[Chart comprehension data]

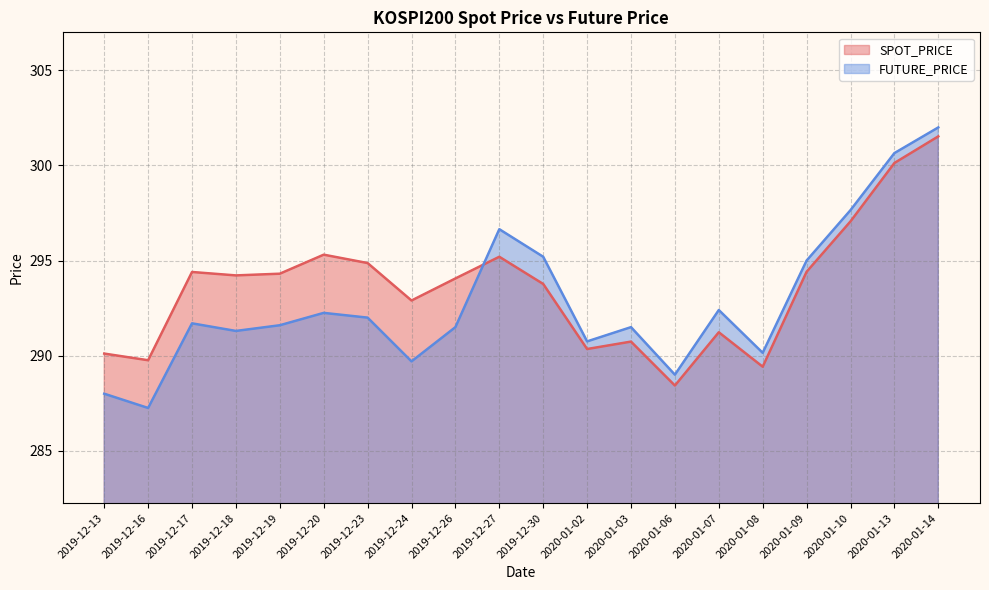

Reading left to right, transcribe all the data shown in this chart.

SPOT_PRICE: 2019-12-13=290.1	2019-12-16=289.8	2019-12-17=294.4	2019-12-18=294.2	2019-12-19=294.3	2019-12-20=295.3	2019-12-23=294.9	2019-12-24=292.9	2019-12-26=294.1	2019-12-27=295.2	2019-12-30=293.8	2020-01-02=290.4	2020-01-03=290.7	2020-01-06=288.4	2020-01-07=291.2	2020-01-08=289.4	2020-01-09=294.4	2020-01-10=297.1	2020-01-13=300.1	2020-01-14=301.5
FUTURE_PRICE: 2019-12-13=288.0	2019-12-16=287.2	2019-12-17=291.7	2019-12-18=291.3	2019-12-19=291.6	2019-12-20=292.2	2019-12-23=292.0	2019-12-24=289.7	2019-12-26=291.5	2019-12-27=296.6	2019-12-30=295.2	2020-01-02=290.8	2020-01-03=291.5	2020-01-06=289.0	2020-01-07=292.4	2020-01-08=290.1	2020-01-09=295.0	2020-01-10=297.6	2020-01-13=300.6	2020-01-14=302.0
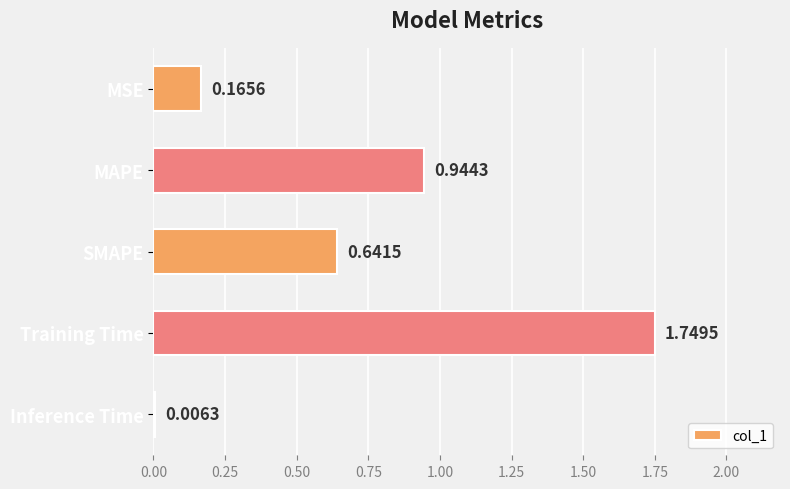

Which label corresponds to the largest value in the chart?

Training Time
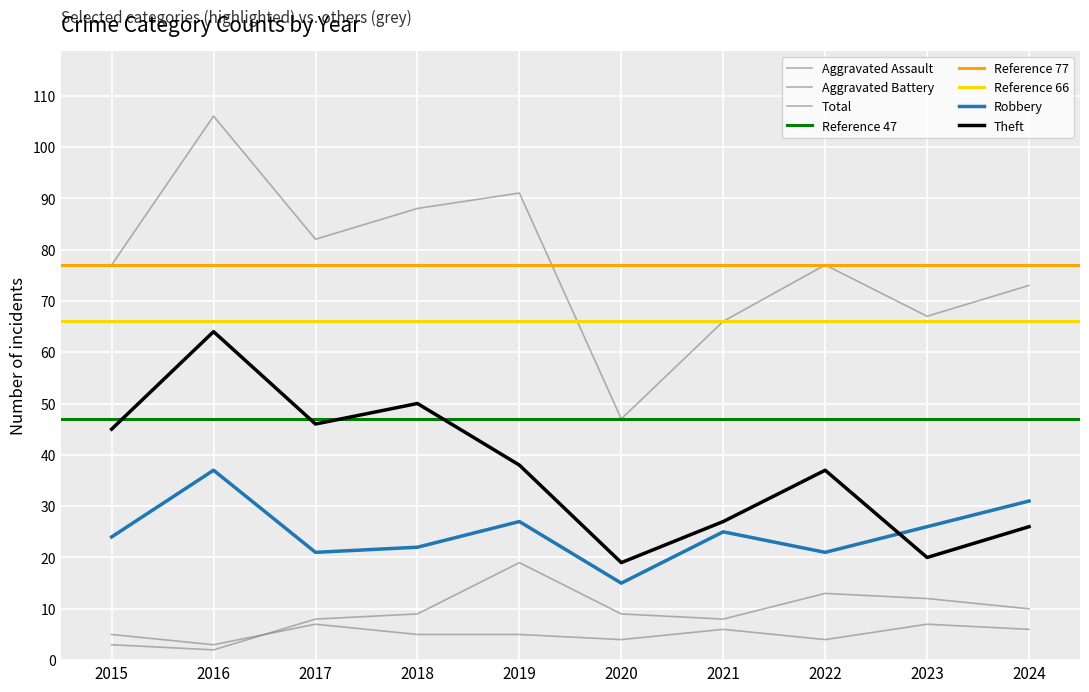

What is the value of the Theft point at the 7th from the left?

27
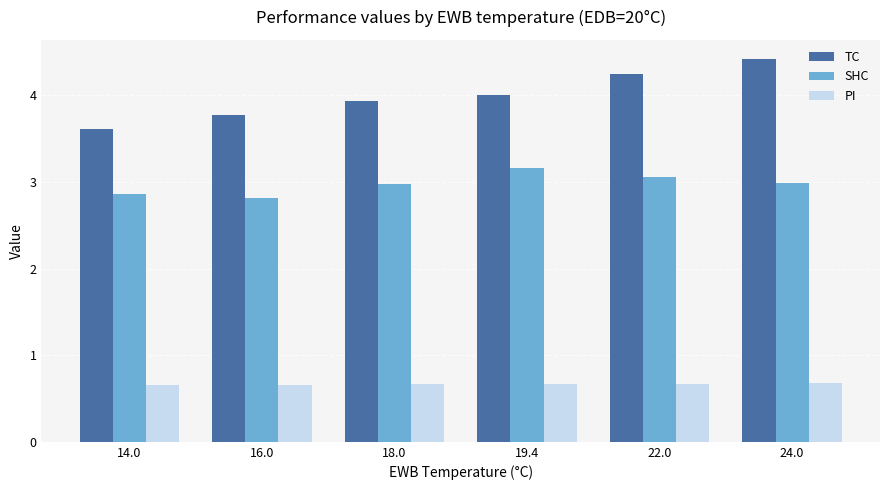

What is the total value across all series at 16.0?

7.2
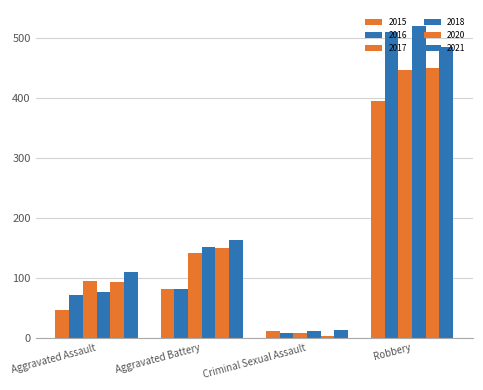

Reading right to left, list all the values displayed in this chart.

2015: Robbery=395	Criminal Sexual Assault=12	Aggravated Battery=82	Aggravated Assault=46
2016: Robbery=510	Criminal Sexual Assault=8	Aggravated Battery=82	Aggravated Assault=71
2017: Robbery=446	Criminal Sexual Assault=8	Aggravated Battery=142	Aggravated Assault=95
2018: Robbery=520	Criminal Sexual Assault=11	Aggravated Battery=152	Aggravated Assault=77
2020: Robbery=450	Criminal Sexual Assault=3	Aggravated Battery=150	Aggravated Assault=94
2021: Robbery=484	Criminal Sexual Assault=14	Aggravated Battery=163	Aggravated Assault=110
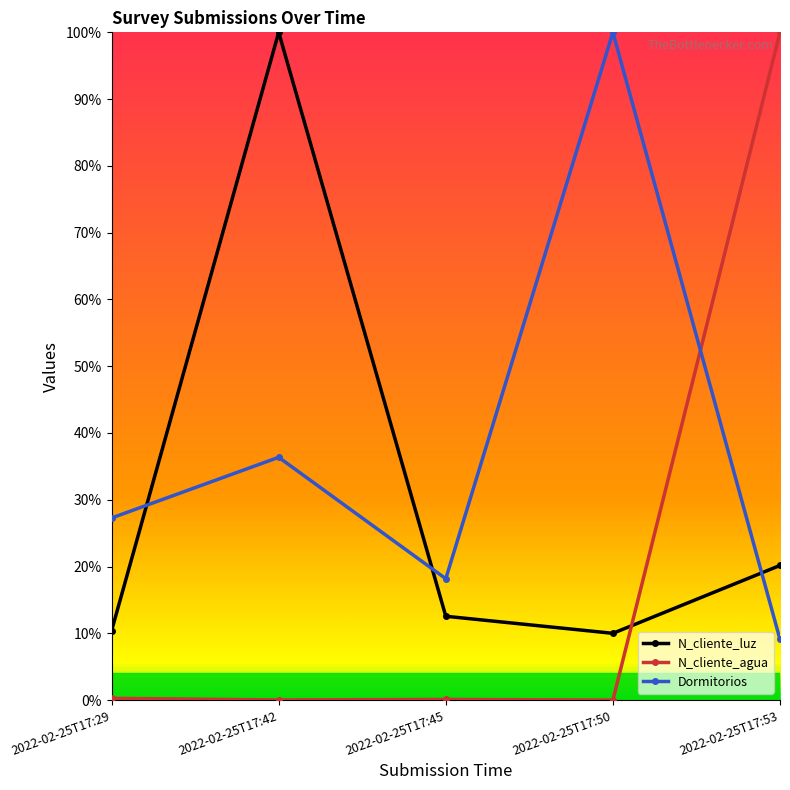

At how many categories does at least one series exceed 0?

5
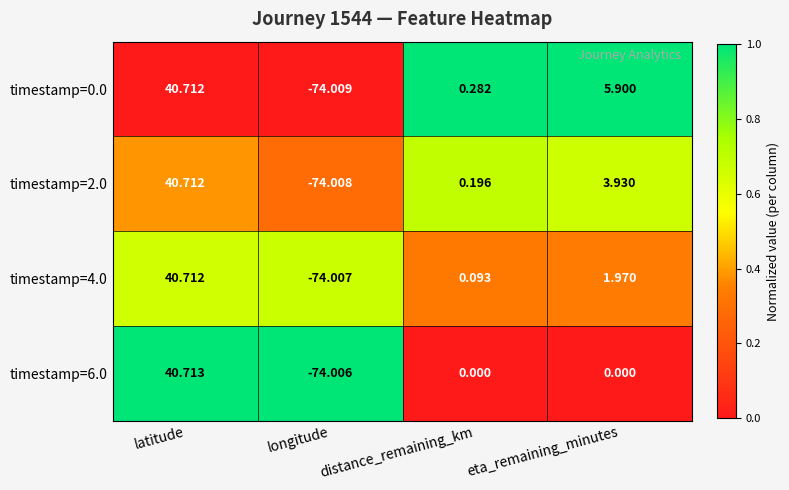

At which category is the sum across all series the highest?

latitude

## Problem requirements
In all of the records above, switch "chart" to "graph" wherever it appears and leave everything else unchanged. Leave out the pictures.

## Your response
Reading left to right, transcribe all the data shown in this graph.

SPOT_PRICE: 2019-12-13=290.1	2019-12-16=289.8	2019-12-17=294.4	2019-12-18=294.2	2019-12-19=294.3	2019-12-20=295.3	2019-12-23=294.9	2019-12-24=292.9	2019-12-26=294.1	2019-12-27=295.2	2019-12-30=293.8	2020-01-02=290.4	2020-01-03=290.7	2020-01-06=288.4	2020-01-07=291.2	2020-01-08=289.4	2020-01-09=294.4	2020-01-10=297.1	2020-01-13=300.1	2020-01-14=301.5
FUTURE_PRICE: 2019-12-13=288.0	2019-12-16=287.2	2019-12-17=291.7	2019-12-18=291.3	2019-12-19=291.6	2019-12-20=292.2	2019-12-23=292.0	2019-12-24=289.7	2019-12-26=291.5	2019-12-27=296.6	2019-12-30=295.2	2020-01-02=290.8	2020-01-03=291.5	2020-01-06=289.0	2020-01-07=292.4	2020-01-08=290.1	2020-01-09=295.0	2020-01-10=297.6	2020-01-13=300.6	2020-01-14=302.0

Which label corresponds to the largest value in the graph?

Training Time

What is the value of the Theft point at the 7th from the left?

27

What is the total value across all series at 16.0?

7.2

Reading right to left, list all the values displayed in this graph.

2015: Robbery=395	Criminal Sexual Assault=12	Aggravated Battery=82	Aggravated Assault=46
2016: Robbery=510	Criminal Sexual Assault=8	Aggravated Battery=82	Aggravated Assault=71
2017: Robbery=446	Criminal Sexual Assault=8	Aggravated Battery=142	Aggravated Assault=95
2018: Robbery=520	Criminal Sexual Assault=11	Aggravated Battery=152	Aggravated Assault=77
2020: Robbery=450	Criminal Sexual Assault=3	Aggravated Battery=150	Aggravated Assault=94
2021: Robbery=484	Criminal Sexual Assault=14	Aggravated Battery=163	Aggravated Assault=110

At how many categories does at least one series exceed 0?

5

At which category is the sum across all series the highest?

latitude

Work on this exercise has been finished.